(DATA SHOWN)
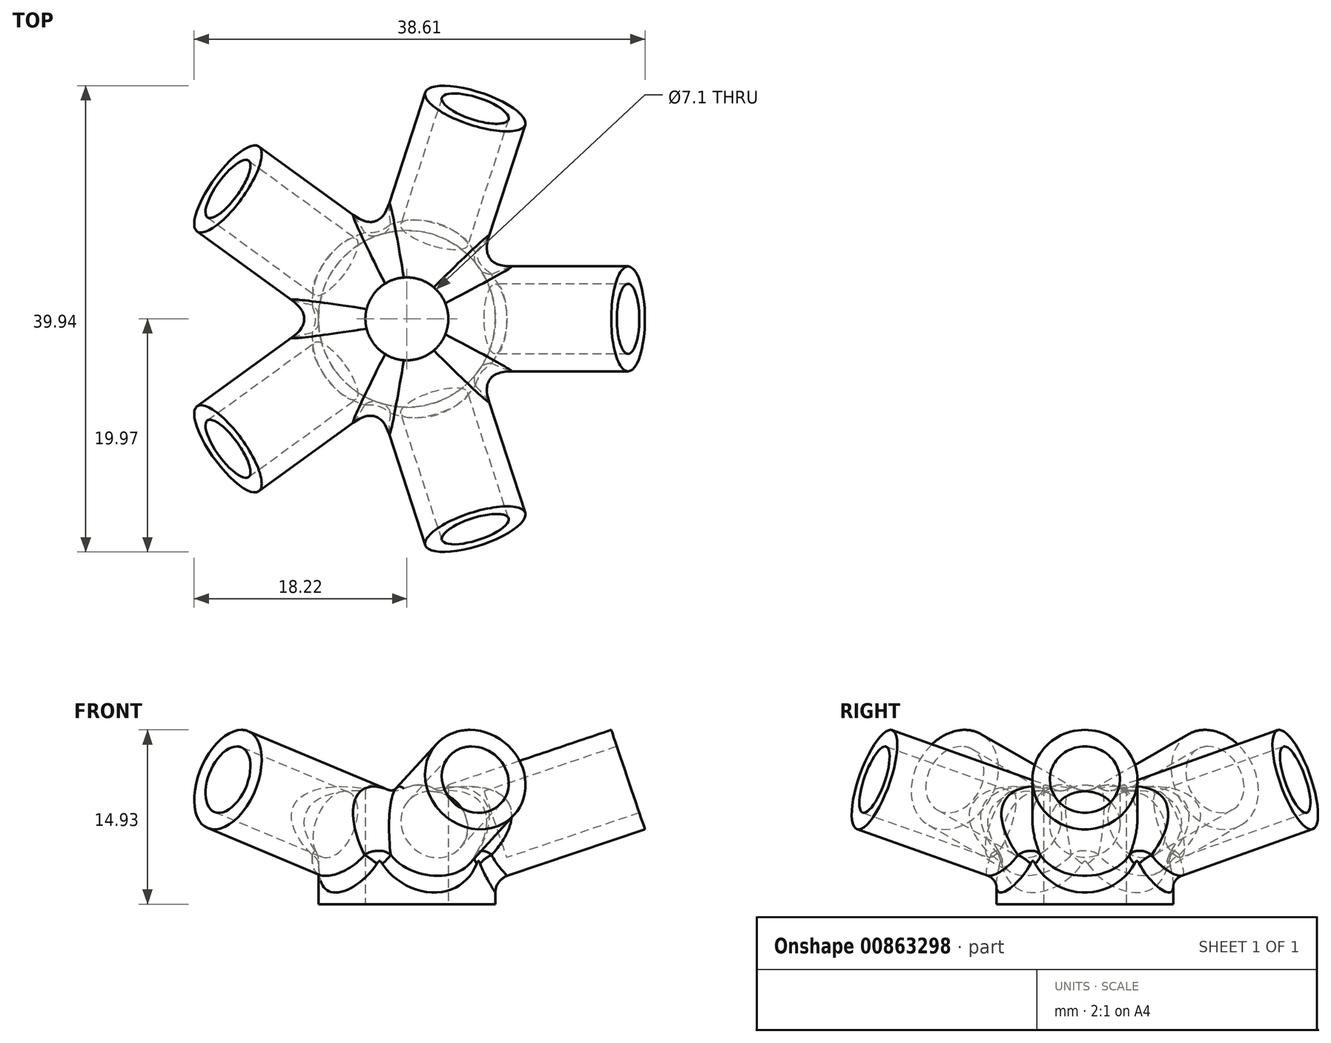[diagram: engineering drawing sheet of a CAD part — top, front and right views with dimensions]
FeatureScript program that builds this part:
annotation { "Feature Type Name" : "Feature", "Feature Type Description" : "" }
export const myFeature = defineFeature(function(context is Context, id is Id, definition is map)
    precondition{}
    {
        {
            var Q0;
            Q0=qCreatedBy(makeId("Front.planeOp"),FACE);
            var sketch = newSketch(context, id + "F0", { "sketchPlane" : qUnion([Q0])});
            skLineSegment(sketch, "E0", {"start": v(0, 0) * mm, "end": v(18.95, 6.4) * mm, "construction": true});
            skLineSegment(sketch, "E1", {"start": v(0, 0) * mm, "end": v(1.44, -4.26) * mm});
            skLineSegment(sketch, "E2", {"start": v(18.95, 6.4) * mm, "end": v(20.39, 2.15) * mm});
            skLineSegment(sketch, "E3", {"start": v(1.44, -4.26) * mm, "end": v(20.39, 2.15) * mm});
            skLineSegment(sketch, "E4", {"start": v(19.9, 3.57) * mm, "end": v(8.54, -0.28) * mm});
            skLineSegment(sketch, "E5", {"start": v(8.54, -0.28) * mm, "end": v(7.58, 2.56) * mm});
            skLineSegment(sketch, "E6", {"start": v(7.58, 2.56) * mm, "end": v(0, 0) * mm});
            skLineSegment(sketch, "E7", {"start": v(0, 0) * mm, "end": v(0, 41.35) * mm, "construction": true});
            skLineSegment(sketch, "E8", {"start": v(1.44, -4.26) * mm, "end": v(0, -4.26) * mm, "construction": true});
            skLineSegment(sketch, "E9", {"start": v(7.58, 2.56) * mm, "end": v(7.58, -4.26) * mm, "construction": true});
            skLineSegment(sketch, "E10", {"start": v(7.58, -4.26) * mm, "end": v(1.44, -4.26) * mm, "construction": true});
            skLineSegment(sketch, "E11", {"start": v(0, -4.26) * mm, "end": v(7.58, -4.26) * mm});
            skLineSegment(sketch, "E12", {"start": v(7.58, -4.26) * mm, "end": v(7.58, 2.56) * mm});
            skLineSegment(sketch, "E13", {"start": v(0, 2.56) * mm, "end": v(7.58, 2.56) * mm});
            skLineSegment(sketch, "E14", {"start": v(0, 2.56) * mm, "end": v(0, -4.26) * mm});
            skSolve(sketch);
        }
        {
            var Q0;
            {var subQ1=sQuery(id+"F0.wireOp",EDGE,"E4");Q0=makeQuery(id+"F0.imprint","IMPRINT",FACE,{"disambiguationData":[TD([[makeQuery(id+"F0.imprint","IMPRINT",EDGE,{"derivedFrom":subQ1}),1.0]])]});}
            var Q1;
            {var subQ0=sQuery(id+"F0.wireOp",EDGE,"E1");Q1=makeQuery(id+"F0.imprint","IMPRINT",FACE,{"disambiguationData":[TD([[makeQuery(id+"F0.imprint","IMPRINT",EDGE,{"derivedFrom":subQ0}),1.0]])]});}
            var Q2;
            Q2=sQuery(id+"F0.wireOp",EDGE,"E0");
            revolve(context, id + "F1", {"surfaceOperationType" : NewSurfaceOperationType.NEW, "entities" : qUnion([Q0, Q1]), "axis" : qUnion([Q2]), "revolveType" : RevolveType.FULL});
        }
        {
            var Q0;
            Q0=makeQuery(id+"F1.opRevolve","SWEPT_BODY",BODY,{"disambiguationData":[OSD([sQuery(id+"F0.wireOp",EDGE,"E1"),sQuery(id+"F0.wireOp",EDGE,"E2"),sQuery(id+"F0.wireOp",EDGE,"E3"),sQuery(id+"F0.wireOp",EDGE,"E4"),sQuery(id+"F0.wireOp",EDGE,"E5"),sQuery(id+"F0.wireOp",EDGE,"E6")])]});
            var Q1;
            Q1=sQuery(id+"F0.wireOp",EDGE,"E7");
            circularPattern(context, id + "F2", {"operationType" : NewBodyOperationType.ADD, "entities" : qUnion([Q0]), "axis" : qUnion([Q1]), "angle" : 360 * degree, "instanceCount" : 5, "equalSpace" : true});
        }
        {
            var Q0;
            {var subQ0=sQuery(id+"F0.wireOp",EDGE,"E1");Q0=makeQuery(id+"F0.imprint","IMPRINT",FACE,{"disambiguationData":[TD([[makeQuery(id+"F0.imprint","IMPRINT",EDGE,{"derivedFrom":subQ0}),-1.0]])]});}
            var Q1;
            {var subQ0=sQuery(id+"F0.wireOp",EDGE,"E1");Q1=makeQuery(id+"F0.imprint","IMPRINT",FACE,{"disambiguationData":[TD([[makeQuery(id+"F0.imprint","IMPRINT",EDGE,{"derivedFrom":subQ0}),1.0]])]});}
            var Q2;
            {var subQ0=sQuery(id+"F0.wireOp",EDGE,"E11");var subQ3=sQuery(id+"F0.wireOp",EDGE,"E12");var subQ5=makeQuery(id+"F0.imprint","INTERSECT",VERTEX,{"derivedFrom":[subQ0,subQ3]});Q2=makeQuery(id+"F0.imprint","IMPRINT",FACE,{"disambiguationData":[TD([[makeQuery(id+"F0.imprint","IMPRINT",EDGE,{"disambiguationData":[TD([[subQ5,-1.0]])],"derivedFrom":subQ3}),1.0]])]});}
            var Q3;
            {var subQ0=sQuery(id+"F0.wireOp",EDGE,"E6");Q3=makeQuery(id+"F0.imprint","IMPRINT",FACE,{"disambiguationData":[TD([[makeQuery(id+"F0.imprint","IMPRINT",EDGE,{"derivedFrom":subQ0}),-1.0]])]});}
            var Q4;
            Q4=sQuery(id+"F0.wireOp",EDGE,"E13");
            var Q5;
            Q5=sQuery(id+"F0.wireOp",EDGE,"E14");
            var Q6;
            Q6=sQuery(id+"F0.wireOp",EDGE,"E7");
            revolve(context, id + "F3", {"surfaceOperationType" : NewSurfaceOperationType.NEW, "entities" : qUnion([Q0, Q1, Q2, Q3]), "surfaceEntities" : qUnion([Q4, Q5]), "axis" : qUnion([Q6]), "revolveType" : RevolveType.FULL});
        }
        {
            var Q0;
            Q0=makeQuery(id+"F3.opRevolve","SWEPT_FACE",FACE,{"disambiguationData":[OSD([sQuery(id+"F0.wireOp",EDGE,"E11")])]});
            var sketch = newSketch(context, id + "F4", { "sketchPlane" : qUnion([Q0])});
            skCircle(sketch, "E15", {"center": v(0, 0) * mm, "radius": 3.55 * mm});
            skSolve(sketch);
        }
        {
            var Q0;
            Q0=makeQuery(id+"F4.imprint","IMPRINT",FACE,{"disambiguationData":[TD([[makeQuery(id+"F4.imprint","IMPRINT",EDGE,{"derivedFrom":sQuery(id+"F4.wireOp",EDGE,"E15")}),1.0]])]});
            extrude(context, id + "F5", {"entities" : qUnion([Q0]), "operationType" : NewBodyOperationType.REMOVE, "endBound" : BoundingType.THROUGH_ALL, "oppositeDirection" : true, "depth" : 25 * mm, "offsetDistance" : 25 * mm});
        }
        {
            var Q0;
            Q0=makeQuery(id+"F1.opRevolve","SWEPT_BODY",BODY,{"disambiguationData":[OSD([sQuery(id+"F0.wireOp",EDGE,"E1"),sQuery(id+"F0.wireOp",EDGE,"E2"),sQuery(id+"F0.wireOp",EDGE,"E3"),sQuery(id+"F0.wireOp",EDGE,"E4"),sQuery(id+"F0.wireOp",EDGE,"E5"),sQuery(id+"F0.wireOp",EDGE,"E6")])]});
            var Q1;
            Q1=makeQuery(id+"F3.opRevolve","SWEPT_BODY",BODY,{"disambiguationData":[OSD([sQuery(id+"F0.wireOp",EDGE,"E11"),sQuery(id+"F0.wireOp",EDGE,"E12"),sQuery(id+"F0.wireOp",EDGE,"E13"),sQuery(id+"F0.wireOp",EDGE,"E14")])]});
            booleanBodies(context, id + "F6", {"operationType" : BooleanOperationType.UNION, "tools" : qUnion([Q0, Q1])});
        }
        {
            var Q0;
            {var subQ0=makeQuery(id+"F1.opRevolve","SWEPT_FACE",FACE,{"disambiguationData":[OSD([sQuery(id+"F0.wireOp",EDGE,"E3")])]});Q0=makeQuery(id+"F2.boolean.opBoolean","INTERSECT",EDGE,{"derivedFrom":[makeQuery(id+"F2.opPattern","COPY",FACE,{"derivedFrom":subQ0,"instanceName":"2"}),makeQuery(id+"F2.opPattern","COPY",FACE,{"derivedFrom":subQ0,"instanceName":"3"})]});}
            var Q1;
            {var subQ0=makeQuery(id+"F1.opRevolve","SWEPT_FACE",FACE,{"disambiguationData":[OSD([sQuery(id+"F0.wireOp",EDGE,"E3")])]});Q1=makeQuery(id+"F2.boolean.opBoolean","INTERSECT",EDGE,{"derivedFrom":[makeQuery(id+"F2.opPattern","COPY",FACE,{"derivedFrom":subQ0,"instanceName":"1"}),makeQuery(id+"F2.opPattern","COPY",FACE,{"derivedFrom":subQ0,"instanceName":"2"})]});}
            var Q2;
            {var subQ0=makeQuery(id+"F1.opRevolve","SWEPT_FACE",FACE,{"disambiguationData":[OSD([sQuery(id+"F0.wireOp",EDGE,"E3")])]});Q2=makeQuery(id+"F2.boolean.opBoolean","INTERSECT",EDGE,{"derivedFrom":[subQ0,makeQuery(id+"F2.opPattern","COPY",FACE,{"derivedFrom":subQ0,"instanceName":"1"})]});}
            var Q3;
            {var subQ0=makeQuery(id+"F1.opRevolve","SWEPT_FACE",FACE,{"disambiguationData":[OSD([sQuery(id+"F0.wireOp",EDGE,"E3")])]});Q3=makeQuery(id+"F2.boolean.opBoolean","INTERSECT",EDGE,{"derivedFrom":[subQ0,makeQuery(id+"F2.opPattern","COPY",FACE,{"derivedFrom":subQ0,"instanceName":"4"})]});}
            var Q4;
            {var subQ0=makeQuery(id+"F1.opRevolve","SWEPT_FACE",FACE,{"disambiguationData":[OSD([sQuery(id+"F0.wireOp",EDGE,"E3")])]});Q4=makeQuery(id+"F2.boolean.opBoolean","INTERSECT",EDGE,{"derivedFrom":[makeQuery(id+"F2.opPattern","COPY",FACE,{"derivedFrom":subQ0,"instanceName":"3"}),makeQuery(id+"F2.opPattern","COPY",FACE,{"derivedFrom":subQ0,"instanceName":"4"})]});}
            fillet(context, id + "F7", {"entities" : qUnion([Q0, Q1, Q2, Q3, Q4]), "radius" : 2 * mm, "tangentPropagation" : true, "rho" : 0.5, "crossSection" : FilletCrossSection.CONIC, "allowEdgeOverflow" : false});
        }
        {
            var Q0;
            Q0=makeQuery(id+"F6.opBoolean","INTERSECT",EDGE,{"derivedFrom":[makeQuery(id+"F3.opRevolve","SWEPT_FACE",FACE,{"disambiguationData":[OSD([sQuery(id+"F0.wireOp",EDGE,"E12")])]}),makeQuery(id+"F1.opRevolve","SWEPT_FACE",FACE,{"disambiguationData":[OSD([sQuery(id+"F0.wireOp",EDGE,"E3")])]})]});
            var Q1;
            Q1=makeQuery(id+"F6.opBoolean","INTERSECT",EDGE,{"derivedFrom":[makeQuery(id+"F3.opRevolve","SWEPT_FACE",FACE,{"disambiguationData":[OSD([sQuery(id+"F0.wireOp",EDGE,"E12")])]}),makeQuery(id+"F2.opPattern","COPY",FACE,{"derivedFrom":makeQuery(id+"F1.opRevolve","SWEPT_FACE",FACE,{"disambiguationData":[OSD([sQuery(id+"F0.wireOp",EDGE,"E3")])]}),"instanceName":"4"})]});
            var Q2;
            Q2=makeQuery(id+"F6.opBoolean","INTERSECT",EDGE,{"derivedFrom":[makeQuery(id+"F3.opRevolve","SWEPT_FACE",FACE,{"disambiguationData":[OSD([sQuery(id+"F0.wireOp",EDGE,"E12")])]}),makeQuery(id+"F2.opPattern","COPY",FACE,{"derivedFrom":makeQuery(id+"F1.opRevolve","SWEPT_FACE",FACE,{"disambiguationData":[OSD([sQuery(id+"F0.wireOp",EDGE,"E3")])]}),"instanceName":"1"})]});
            var Q3;
            Q3=makeQuery(id+"F6.opBoolean","INTERSECT",EDGE,{"derivedFrom":[makeQuery(id+"F3.opRevolve","SWEPT_FACE",FACE,{"disambiguationData":[OSD([sQuery(id+"F0.wireOp",EDGE,"E12")])]}),makeQuery(id+"F2.opPattern","COPY",FACE,{"derivedFrom":makeQuery(id+"F1.opRevolve","SWEPT_FACE",FACE,{"disambiguationData":[OSD([sQuery(id+"F0.wireOp",EDGE,"E3")])]}),"instanceName":"2"})]});
            var Q4;
            Q4=makeQuery(id+"F6.opBoolean","INTERSECT",EDGE,{"derivedFrom":[makeQuery(id+"F3.opRevolve","SWEPT_FACE",FACE,{"disambiguationData":[OSD([sQuery(id+"F0.wireOp",EDGE,"E12")])]}),makeQuery(id+"F2.opPattern","COPY",FACE,{"derivedFrom":makeQuery(id+"F1.opRevolve","SWEPT_FACE",FACE,{"disambiguationData":[OSD([sQuery(id+"F0.wireOp",EDGE,"E3")])]}),"instanceName":"3"})]});
            fillet(context, id + "F8", {"entities" : qUnion([Q0, Q1, Q2, Q3, Q4]), "radius" : 1.5 * mm, "allowEdgeOverflow" : false});
        }
    });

(REQUEST)
Give the data again from its start up to and including the line with "v(19.9, 3.57) *", switching "myFeature" to "buildPart" and changing nothing else. Omit the pictures from your answer.

(SOLUTION BELOW)
[diagram: engineering drawing sheet of a CAD part — top, front and right views with dimensions]
FeatureScript program that builds this part:
annotation { "Feature Type Name" : "Feature", "Feature Type Description" : "" }
export const buildPart = defineFeature(function(context is Context, id is Id, definition is map)
    precondition{}
    {
        {
            var Q0;
            Q0=qCreatedBy(makeId("Front.planeOp"),FACE);
            var sketch = newSketch(context, id + "F0", { "sketchPlane" : qUnion([Q0])});
            skLineSegment(sketch, "E0", {"start": v(0, 0) * mm, "end": v(18.95, 6.4) * mm, "construction": true});
            skLineSegment(sketch, "E1", {"start": v(0, 0) * mm, "end": v(1.44, -4.26) * mm});
            skLineSegment(sketch, "E2", {"start": v(18.95, 6.4) * mm, "end": v(20.39, 2.15) * mm});
            skLineSegment(sketch, "E3", {"start": v(1.44, -4.26) * mm, "end": v(20.39, 2.15) * mm});
            skLineSegment(sketch, "E4", {"start": v(19.9, 3.57) * mm, "end": v(8.54, -0.28) * mm});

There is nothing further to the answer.